Taking the data below, please print only the lines from the line holding "Picture 2: EM" to the line holding "Picture 3: Top", inclusive, with pictures omitted.

[Stored items]
====
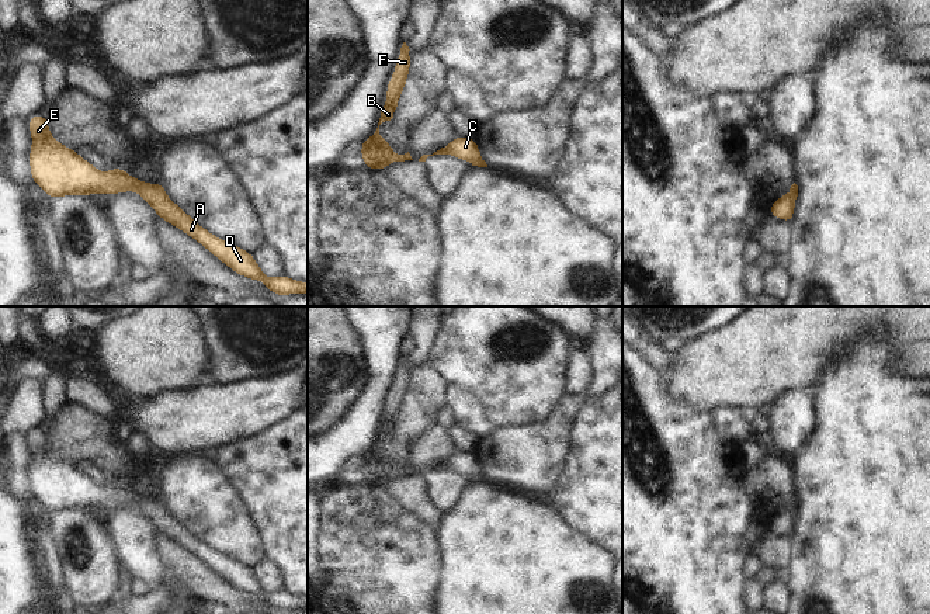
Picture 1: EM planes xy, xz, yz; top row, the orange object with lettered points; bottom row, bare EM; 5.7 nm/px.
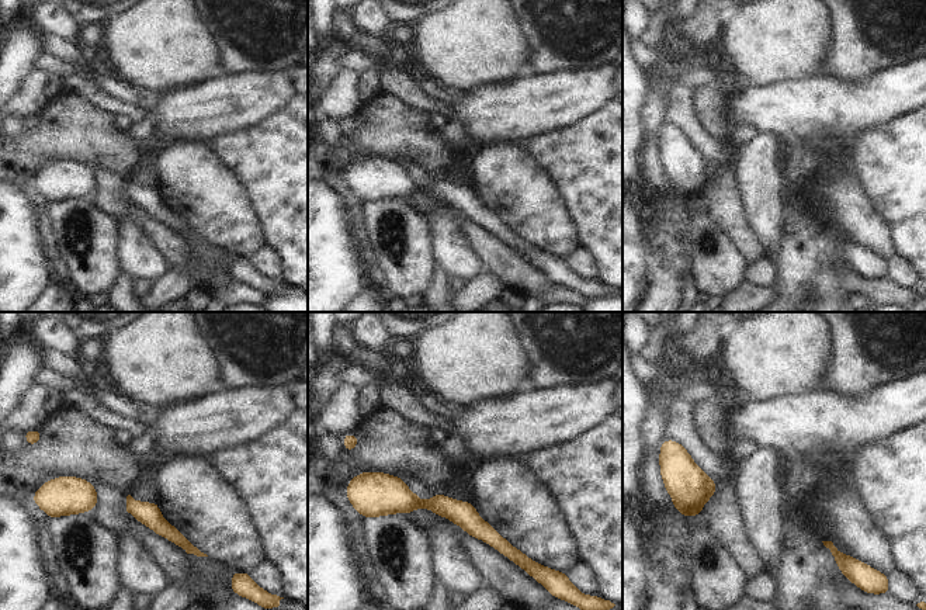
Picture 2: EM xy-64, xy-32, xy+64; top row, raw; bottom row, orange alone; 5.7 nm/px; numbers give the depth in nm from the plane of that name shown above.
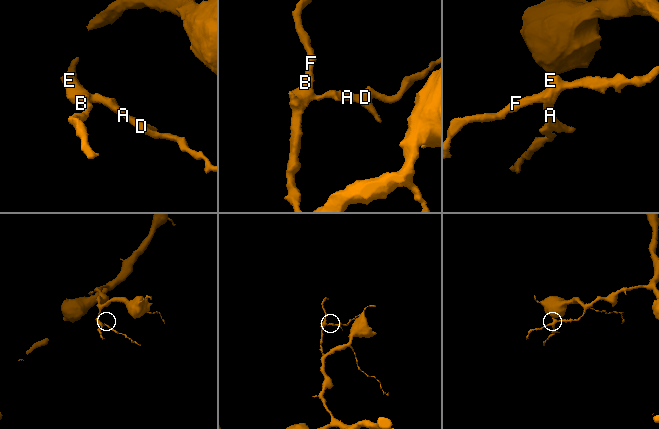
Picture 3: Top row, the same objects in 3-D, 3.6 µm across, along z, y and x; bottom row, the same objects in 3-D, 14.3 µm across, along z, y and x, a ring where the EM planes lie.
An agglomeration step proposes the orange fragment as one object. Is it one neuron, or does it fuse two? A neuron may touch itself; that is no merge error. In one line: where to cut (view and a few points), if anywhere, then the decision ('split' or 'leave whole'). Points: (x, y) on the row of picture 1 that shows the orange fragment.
no cut | leave whole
====
→ **SOLUTION TO THIS TASK**:
Picture 2: EM xy-64, xy-32, xy+64; top row, raw; bottom row, orange alone; 5.7 nm/px; numbers give the depth in nm from the plane of that name shown above.
Picture 3: Top row, the same objects in 3-D, 3.6 µm across, along z, y and x; bottom row, the same objects in 3-D, 14.3 µm across, along z, y and x, a ring where the EM planes lie.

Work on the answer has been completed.